Hoje eu quis sumir daqui.
Você nem sabe onde diabos seja “aqui” e é tão assim: tão impreciso. E é tão assim que eu te sinto: tão incerto. Eu sinto muito. É como se, de um para dois, não pudesse esperar nada. Como se, mesmo voltando à rotina-da-vida-real, algo ressoasse que não, que não adianta fingir, há algo aqui, bem aqui, está vendo? Há um furacão abafado, há urgência.
A vida é solúvel.
Me dá a tua mão, menino, eu quis falar. Foi quase uma prece. Vamos ver tinta azul, eu quis falar. Pintar algo comum em algo incomum, minhas mãos, teu toque, você decidiria. Não tenha receio, não. A gente foi como deu, sem saber quem deu a mão para quem, numa fusão esquizofrênica de calor com frio, tocados adentro pela Nina Simone em preto-e-branco que virava cor passo a passo, como filme mudo.
Segurando tua mão, decorei como eram as pontas dos dedos calejados pelos instrumentos de corda e perdi parte de mim, sem saber se valeria, sem saber se deveria, sem saber [ser quem podia enquanto podia]. Estávamos presos naquele quarto por um cartão de acesso à porta e por um ou dois silêncios. Em algum lugar no passado, ainda estamos naquele quarto, no instante fixo. Talvez agora você não exista aqui além daquele instante ou do que imagino, pois a vida é solúvel. Você não está aqui, nunca esteve, não sabe nem onde diabos é aqui. E como posso exigir que um dia saiba onde é exatamente aqui? Se me prometeu não prometendo, se me disse que não tem controle algum sobre a tua vida e eu sou obrigada a me contentar com essa maldita fantasia fantasma. Que essa fantasia de que a vida pode voltar a ser real como já foi outrora e. afinal, se saiu de mim, sou eu.
Sou eu.
E não me esqueço, pois é isso o que faz com que eu seja eu mesma. Sou eu. E mesmo que  eu continue me lembrando sozinha de tudo isso, mesmo você se esqueça dos detalhes, do maldito quadro na parede amarela, do copo que não usei, da tomada que faltava do lado da cama, mesmo que tudo se torne para ti nem a metade do furacão que é para mim, mesmo que tudo se desfaça em mil partes e se esqueça da minha vulnerabilidade ao atravessar a rua... ainda assim eu queria saber se me olhou no instante que atravessei a rua pensando que seria despedida definitiva.

============

| TAREFA 1 |
Segundo o trecho, o que mantinha os dois presos naquele quarto?
| TAREFA 2 |
Cite do trecho a passagem que começa em "Você nem sabe" e segue até "abafado, há urgência.".
As linhas são um material à parte, independente do trecho.

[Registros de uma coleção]
============

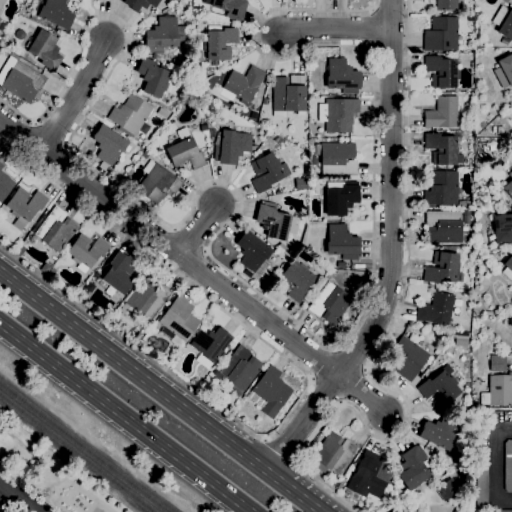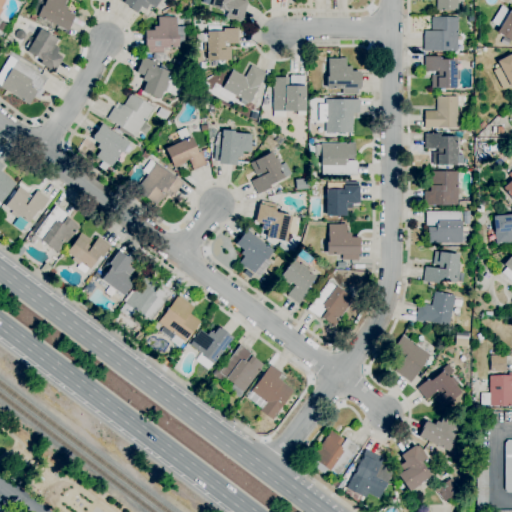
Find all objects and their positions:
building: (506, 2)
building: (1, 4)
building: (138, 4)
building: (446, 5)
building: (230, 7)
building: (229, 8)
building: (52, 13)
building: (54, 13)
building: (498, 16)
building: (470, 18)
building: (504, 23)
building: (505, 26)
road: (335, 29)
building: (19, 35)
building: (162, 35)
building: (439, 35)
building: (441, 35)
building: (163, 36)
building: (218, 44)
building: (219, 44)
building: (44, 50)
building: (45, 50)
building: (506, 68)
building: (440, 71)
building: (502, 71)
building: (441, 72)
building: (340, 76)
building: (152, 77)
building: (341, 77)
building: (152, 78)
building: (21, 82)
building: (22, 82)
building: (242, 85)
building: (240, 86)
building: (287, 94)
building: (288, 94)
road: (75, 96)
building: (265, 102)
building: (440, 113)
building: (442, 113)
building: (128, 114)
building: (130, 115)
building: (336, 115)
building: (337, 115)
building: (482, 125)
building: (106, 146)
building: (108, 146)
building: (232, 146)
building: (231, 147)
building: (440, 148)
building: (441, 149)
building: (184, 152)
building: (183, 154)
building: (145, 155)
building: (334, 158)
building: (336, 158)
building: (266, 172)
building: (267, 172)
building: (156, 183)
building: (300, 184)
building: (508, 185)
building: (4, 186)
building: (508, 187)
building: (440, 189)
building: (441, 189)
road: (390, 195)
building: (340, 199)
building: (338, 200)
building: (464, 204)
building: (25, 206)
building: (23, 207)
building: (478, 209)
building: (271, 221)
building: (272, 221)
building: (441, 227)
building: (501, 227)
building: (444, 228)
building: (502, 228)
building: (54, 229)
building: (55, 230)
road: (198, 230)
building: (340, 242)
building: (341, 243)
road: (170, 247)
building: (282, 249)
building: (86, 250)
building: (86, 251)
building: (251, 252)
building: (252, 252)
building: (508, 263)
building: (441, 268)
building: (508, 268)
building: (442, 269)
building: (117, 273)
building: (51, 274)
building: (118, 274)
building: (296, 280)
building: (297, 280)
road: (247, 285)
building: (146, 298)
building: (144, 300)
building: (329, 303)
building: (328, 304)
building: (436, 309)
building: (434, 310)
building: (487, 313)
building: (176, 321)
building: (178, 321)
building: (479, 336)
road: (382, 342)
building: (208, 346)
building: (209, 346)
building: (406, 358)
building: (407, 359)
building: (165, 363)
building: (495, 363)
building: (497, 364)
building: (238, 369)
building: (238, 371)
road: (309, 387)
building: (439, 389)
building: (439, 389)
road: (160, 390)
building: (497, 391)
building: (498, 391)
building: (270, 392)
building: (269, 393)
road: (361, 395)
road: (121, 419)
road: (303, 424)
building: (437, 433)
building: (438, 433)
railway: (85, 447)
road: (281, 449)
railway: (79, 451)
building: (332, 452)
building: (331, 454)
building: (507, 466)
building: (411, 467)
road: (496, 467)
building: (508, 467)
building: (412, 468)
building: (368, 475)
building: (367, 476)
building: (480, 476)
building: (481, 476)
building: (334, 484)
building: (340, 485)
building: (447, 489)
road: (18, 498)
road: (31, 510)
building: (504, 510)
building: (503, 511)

============

| RESPOSTA 1 |
Um cartão de acesso à porta e um ou dois silêncios.

| RESPOSTA 2 |
Você nem sabe onde diabos seja “aqui” e é tão assim: tão impreciso. E é tão assim que eu te sinto: tão incerto. Eu sinto muito. É como se, de um para dois, não pudesse esperar nada. Como se, mesmo voltando à rotina-da-vida-real, algo ressoasse que não, que não adianta fingir, há algo aqui, bem aqui, está vendo? Há um furacão abafado, há urgência.